Let’s start with the 6 year programs. When I first started over 15 years ago, there were a number of 6 year BS/MD programs. But, over the years, many of these have gone away or been converted to longer programs. To understand why this has happened you need to understand that every BS/MD program in the country has 4 years of medical school. This means that if the program is less than 8 years, the reduction in time takes place at the undergraduate level. So a 7 year program has 3 years of college while a 6 year program has only 2 years of college.
Medical schools generally don’t care what you major in but they have certain classes that need to be taken to prepare for the MCAT(Medical College Admissions Test) and for medical school itself. It takes about 2 years of time in college to complete all of these courses. In a 6 year program you basically take the required science courses for 2 years and then have your 4 years of medical school. No humanities courses, no social science courses, no study abroad, no extra science courses. Many of our students, who obviously like the sciences, think that this type of schedule sounds just fine. But residency programs aren’t nearly as excited about this type of schedule.
Why? As a physician you will typically be exposed to patients from many different backgrounds and experiences. The more experience you have dealing with people with backgrounds different than your own, the better you are likely to be understanding their needs.
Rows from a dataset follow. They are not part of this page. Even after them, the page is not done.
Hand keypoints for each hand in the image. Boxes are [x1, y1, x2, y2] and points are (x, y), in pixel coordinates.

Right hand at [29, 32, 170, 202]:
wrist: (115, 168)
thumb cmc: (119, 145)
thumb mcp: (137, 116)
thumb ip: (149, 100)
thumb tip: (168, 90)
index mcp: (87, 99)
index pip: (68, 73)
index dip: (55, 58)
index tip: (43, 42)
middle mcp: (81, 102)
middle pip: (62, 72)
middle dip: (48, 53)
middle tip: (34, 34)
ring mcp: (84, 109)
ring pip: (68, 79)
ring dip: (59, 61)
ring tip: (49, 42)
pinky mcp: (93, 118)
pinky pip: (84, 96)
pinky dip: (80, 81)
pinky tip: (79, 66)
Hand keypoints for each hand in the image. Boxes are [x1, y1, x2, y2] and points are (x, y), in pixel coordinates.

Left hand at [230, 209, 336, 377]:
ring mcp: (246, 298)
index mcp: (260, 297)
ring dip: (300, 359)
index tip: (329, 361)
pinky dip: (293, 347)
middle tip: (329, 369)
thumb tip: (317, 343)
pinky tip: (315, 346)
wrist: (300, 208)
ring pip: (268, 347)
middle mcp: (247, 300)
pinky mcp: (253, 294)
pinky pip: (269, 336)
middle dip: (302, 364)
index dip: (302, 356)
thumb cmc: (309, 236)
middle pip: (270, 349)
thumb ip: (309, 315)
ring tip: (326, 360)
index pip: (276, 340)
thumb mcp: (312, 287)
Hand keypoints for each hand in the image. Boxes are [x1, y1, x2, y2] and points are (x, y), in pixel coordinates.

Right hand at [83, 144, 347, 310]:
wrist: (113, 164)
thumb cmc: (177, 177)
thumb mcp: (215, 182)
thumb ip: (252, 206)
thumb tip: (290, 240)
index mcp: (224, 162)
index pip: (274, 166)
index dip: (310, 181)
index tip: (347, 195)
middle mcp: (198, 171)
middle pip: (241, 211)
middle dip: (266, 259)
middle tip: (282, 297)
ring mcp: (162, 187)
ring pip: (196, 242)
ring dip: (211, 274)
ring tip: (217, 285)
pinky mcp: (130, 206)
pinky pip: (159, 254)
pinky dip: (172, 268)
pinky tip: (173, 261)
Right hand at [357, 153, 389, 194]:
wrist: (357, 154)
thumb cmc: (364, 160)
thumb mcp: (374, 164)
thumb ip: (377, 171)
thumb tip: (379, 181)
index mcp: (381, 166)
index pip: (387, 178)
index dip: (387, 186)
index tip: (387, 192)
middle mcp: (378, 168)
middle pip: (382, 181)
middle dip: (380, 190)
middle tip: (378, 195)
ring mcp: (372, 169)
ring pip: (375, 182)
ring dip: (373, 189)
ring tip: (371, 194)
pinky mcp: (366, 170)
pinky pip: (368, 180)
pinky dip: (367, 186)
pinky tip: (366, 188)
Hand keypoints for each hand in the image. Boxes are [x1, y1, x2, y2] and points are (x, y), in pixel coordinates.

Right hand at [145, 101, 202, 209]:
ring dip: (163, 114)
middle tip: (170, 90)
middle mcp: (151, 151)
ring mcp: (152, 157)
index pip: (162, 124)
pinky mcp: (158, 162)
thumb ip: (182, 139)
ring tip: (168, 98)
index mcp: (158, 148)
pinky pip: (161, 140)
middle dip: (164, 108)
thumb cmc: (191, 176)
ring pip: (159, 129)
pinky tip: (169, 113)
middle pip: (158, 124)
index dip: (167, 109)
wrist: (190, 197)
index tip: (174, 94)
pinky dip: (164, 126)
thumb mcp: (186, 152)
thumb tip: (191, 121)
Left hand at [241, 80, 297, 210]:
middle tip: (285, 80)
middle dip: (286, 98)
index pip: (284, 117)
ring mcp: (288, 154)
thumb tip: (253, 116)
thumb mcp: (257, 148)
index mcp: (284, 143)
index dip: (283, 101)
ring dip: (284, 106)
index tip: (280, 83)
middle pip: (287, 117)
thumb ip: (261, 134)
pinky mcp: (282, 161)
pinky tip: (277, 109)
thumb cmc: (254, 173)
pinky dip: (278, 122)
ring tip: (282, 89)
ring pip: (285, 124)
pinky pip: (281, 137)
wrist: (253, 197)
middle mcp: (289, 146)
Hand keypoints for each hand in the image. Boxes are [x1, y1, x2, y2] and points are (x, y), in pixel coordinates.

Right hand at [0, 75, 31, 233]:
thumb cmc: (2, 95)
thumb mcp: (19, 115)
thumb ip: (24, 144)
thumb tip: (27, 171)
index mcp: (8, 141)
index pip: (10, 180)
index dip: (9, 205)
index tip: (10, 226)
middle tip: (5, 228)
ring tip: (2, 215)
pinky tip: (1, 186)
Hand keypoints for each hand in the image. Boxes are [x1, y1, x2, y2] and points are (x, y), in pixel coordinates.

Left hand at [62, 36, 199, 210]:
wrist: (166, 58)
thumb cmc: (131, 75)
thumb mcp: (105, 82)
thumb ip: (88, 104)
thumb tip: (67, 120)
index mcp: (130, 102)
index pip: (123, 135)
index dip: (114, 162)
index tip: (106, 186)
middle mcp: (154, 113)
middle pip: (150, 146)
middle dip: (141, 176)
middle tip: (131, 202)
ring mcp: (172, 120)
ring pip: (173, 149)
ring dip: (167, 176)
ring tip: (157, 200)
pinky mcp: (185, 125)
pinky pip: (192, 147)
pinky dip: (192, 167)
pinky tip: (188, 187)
With nothing but science courses for 6 years you typically have very little experience in dealing with those people with different backgrounds. And this can make getting competitive residency programs more difficult.
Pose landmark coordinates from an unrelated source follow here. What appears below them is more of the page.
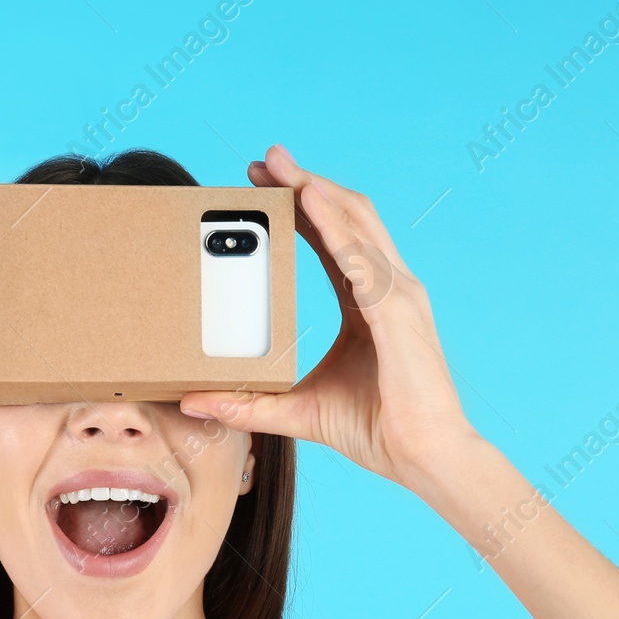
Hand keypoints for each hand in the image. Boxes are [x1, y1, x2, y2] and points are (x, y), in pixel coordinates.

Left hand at [180, 144, 481, 490]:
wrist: (426, 458)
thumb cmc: (378, 430)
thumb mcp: (299, 410)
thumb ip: (249, 404)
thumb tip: (193, 401)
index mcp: (370, 302)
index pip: (334, 239)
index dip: (302, 206)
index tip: (264, 184)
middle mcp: (389, 288)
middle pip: (347, 216)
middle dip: (306, 183)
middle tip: (264, 161)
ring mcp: (399, 295)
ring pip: (357, 224)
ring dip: (317, 191)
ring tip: (282, 168)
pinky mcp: (399, 312)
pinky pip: (364, 259)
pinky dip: (336, 227)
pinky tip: (310, 205)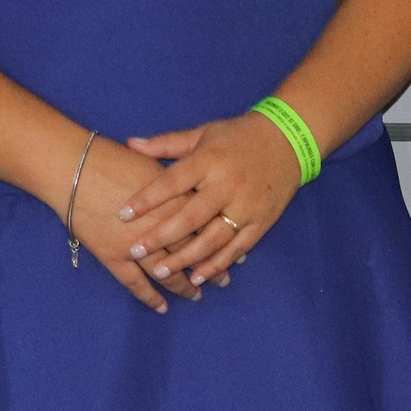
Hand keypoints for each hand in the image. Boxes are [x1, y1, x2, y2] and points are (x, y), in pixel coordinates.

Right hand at [68, 141, 218, 311]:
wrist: (74, 168)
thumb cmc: (113, 158)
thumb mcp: (155, 163)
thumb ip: (177, 182)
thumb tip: (196, 189)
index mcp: (176, 200)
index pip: (207, 226)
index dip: (222, 241)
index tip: (237, 252)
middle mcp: (162, 226)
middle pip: (193, 252)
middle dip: (210, 268)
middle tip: (224, 280)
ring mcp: (137, 245)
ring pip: (167, 272)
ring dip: (184, 286)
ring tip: (197, 295)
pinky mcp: (114, 256)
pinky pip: (135, 283)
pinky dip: (149, 297)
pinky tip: (162, 307)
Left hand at [119, 112, 305, 286]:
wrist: (288, 139)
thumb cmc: (237, 136)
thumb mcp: (203, 133)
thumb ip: (166, 144)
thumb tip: (130, 144)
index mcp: (208, 160)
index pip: (172, 182)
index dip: (146, 200)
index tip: (122, 214)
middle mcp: (227, 184)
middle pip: (190, 217)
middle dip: (161, 237)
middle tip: (135, 251)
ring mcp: (246, 205)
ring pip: (212, 239)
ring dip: (185, 258)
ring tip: (160, 272)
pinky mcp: (262, 221)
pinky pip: (237, 248)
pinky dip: (217, 264)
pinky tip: (198, 276)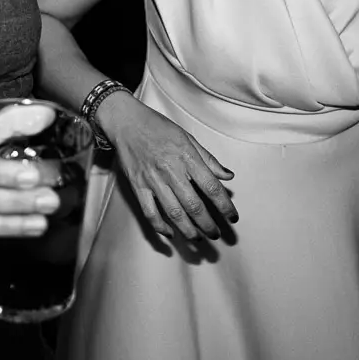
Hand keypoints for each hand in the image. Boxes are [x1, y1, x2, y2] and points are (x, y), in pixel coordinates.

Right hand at [95, 92, 235, 240]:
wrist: (126, 121)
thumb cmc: (158, 127)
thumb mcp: (188, 137)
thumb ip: (208, 159)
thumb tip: (228, 176)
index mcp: (187, 157)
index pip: (212, 187)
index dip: (225, 206)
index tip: (232, 217)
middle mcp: (171, 171)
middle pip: (194, 206)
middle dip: (208, 225)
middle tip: (216, 234)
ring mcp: (153, 180)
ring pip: (174, 213)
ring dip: (188, 230)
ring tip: (198, 238)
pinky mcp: (137, 186)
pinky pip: (150, 212)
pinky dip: (160, 227)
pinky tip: (170, 233)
There is another issue with 6 year BS/MD programs. Because so much information must be learned in a limited period of time there are few breaks in 6 year programs and you will typically go to school most summers as well as during the school year. The stress that can come with having few breaks from school for 6 years is very real and it is not uncommon to see students drop out after several years because of the stress.
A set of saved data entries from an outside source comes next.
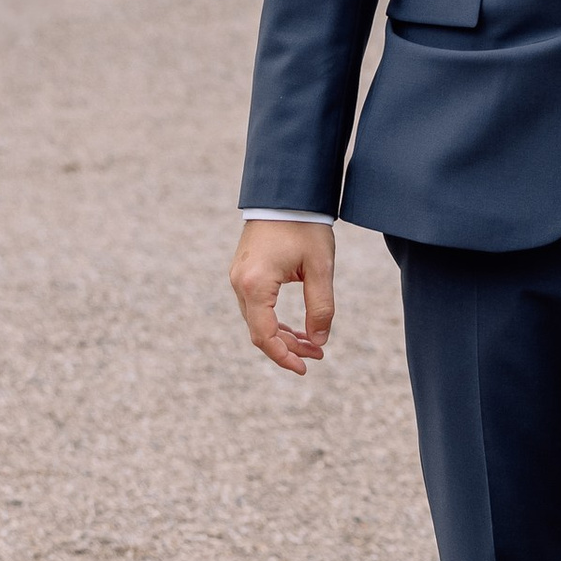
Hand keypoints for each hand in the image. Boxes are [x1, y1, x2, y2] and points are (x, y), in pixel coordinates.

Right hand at [231, 219, 337, 374]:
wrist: (287, 192)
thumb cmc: (305, 225)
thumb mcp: (320, 267)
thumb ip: (321, 307)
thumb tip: (320, 340)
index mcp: (255, 284)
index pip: (264, 335)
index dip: (284, 356)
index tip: (305, 368)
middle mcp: (240, 284)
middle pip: (260, 331)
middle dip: (289, 347)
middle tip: (319, 354)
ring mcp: (239, 277)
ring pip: (257, 320)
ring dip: (283, 335)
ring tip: (313, 343)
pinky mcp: (244, 272)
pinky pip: (256, 306)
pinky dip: (275, 320)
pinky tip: (296, 327)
So those are the negative aspects of 6 year programs. But, with only 6 years of school you not only get to your destination of becoming a doctor 2 years earlier than normal, but you also save 2 years of tuition, room and board which can be significant. Is that enough to outweigh the disadvantages? Only you can answer that question.
7 year BS/MD programs are a compromise between a quicker program but not so quick as to lose experiences with people with different backgrounds. You only have one year to get exposed to the humanities and social sciences. If you want to do a study abroad program, it is typically just during a summer or a term if planned out from the first day of college. But you can get some experiences and still save one year of college costs. Many seven year programs will also let a student take another year at the undergraduate level if they want to take more classes. This option gives the student the most flexibility on shortening the program or taking the full 8 years based on what happens during college.
8 year BS/MD programs don’t necessarily save any time over the traditional route to medical school but they give you the most flexibility in terms of what classes to take, and when, as well as the option for a full year study abroad in many cases. And while 8 year programs may seem like they don’t shorten the time to get to a residency they actual may because those students applying to medical school through the traditional route are usually encouraged to take a year or 2 of gap between college and medical school. This gap isn’t needed for students in a BS/MD program.
There is no right or wrong answer on whether to look at 6 year, 7 year or 8 year BS/MD programs. It just depends on your interests and weighing the pros and cons of each program. Most of our students look at programs with a variety of lengths to keep their options open.